Study material below:
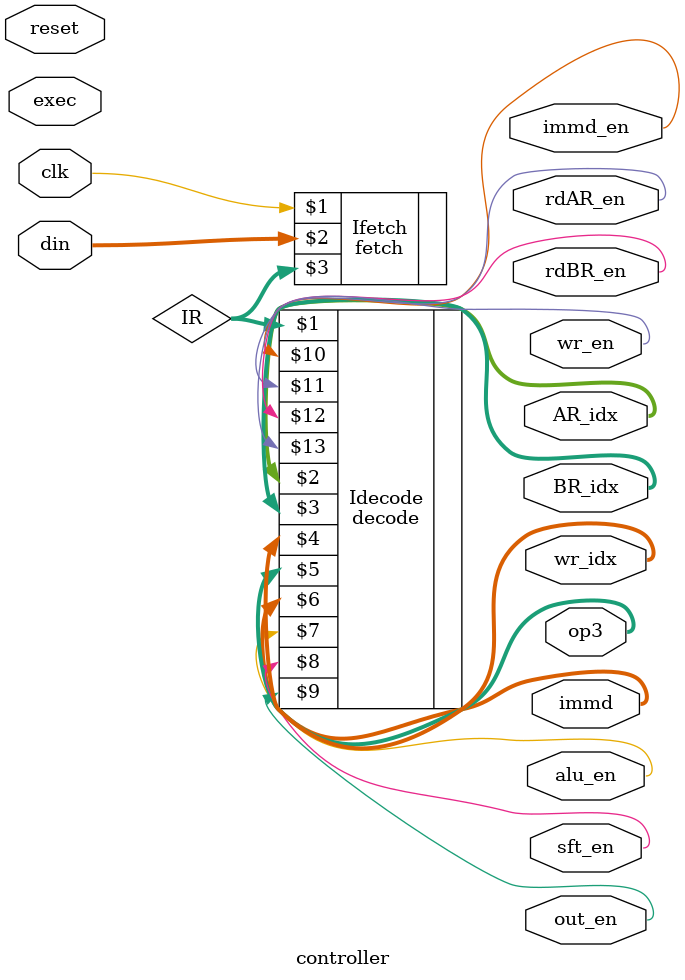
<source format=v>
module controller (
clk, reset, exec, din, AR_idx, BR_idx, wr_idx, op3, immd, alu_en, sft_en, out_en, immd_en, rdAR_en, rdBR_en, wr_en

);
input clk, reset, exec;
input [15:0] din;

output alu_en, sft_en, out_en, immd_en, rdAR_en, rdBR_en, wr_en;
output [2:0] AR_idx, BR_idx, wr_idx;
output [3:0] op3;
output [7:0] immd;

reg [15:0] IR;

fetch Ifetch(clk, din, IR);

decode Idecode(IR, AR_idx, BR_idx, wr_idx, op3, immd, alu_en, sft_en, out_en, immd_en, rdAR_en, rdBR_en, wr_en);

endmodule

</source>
End of Study material.
Study material below:
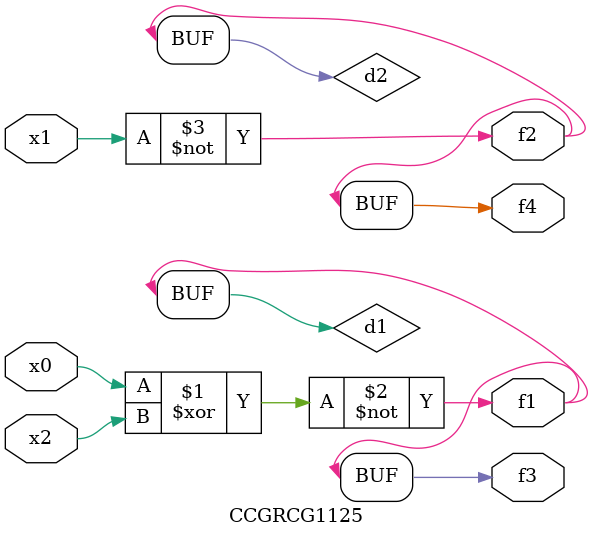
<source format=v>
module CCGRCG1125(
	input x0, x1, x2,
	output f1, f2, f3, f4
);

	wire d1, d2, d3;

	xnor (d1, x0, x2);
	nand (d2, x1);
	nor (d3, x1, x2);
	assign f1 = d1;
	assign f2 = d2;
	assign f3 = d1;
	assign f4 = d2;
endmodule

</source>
End of Study material.
What the exercise asks –
In the records above, find every line containing the word "output" and show it.

Answer below –
output alu_en, sft_en, out_en, immd_en, rdAR_en, rdBR_en, wr_en;
output [2:0] AR_idx, BR_idx, wr_idx;
output [3:0] op3;
output [7:0] immd;
	output f1, f2, f3, f4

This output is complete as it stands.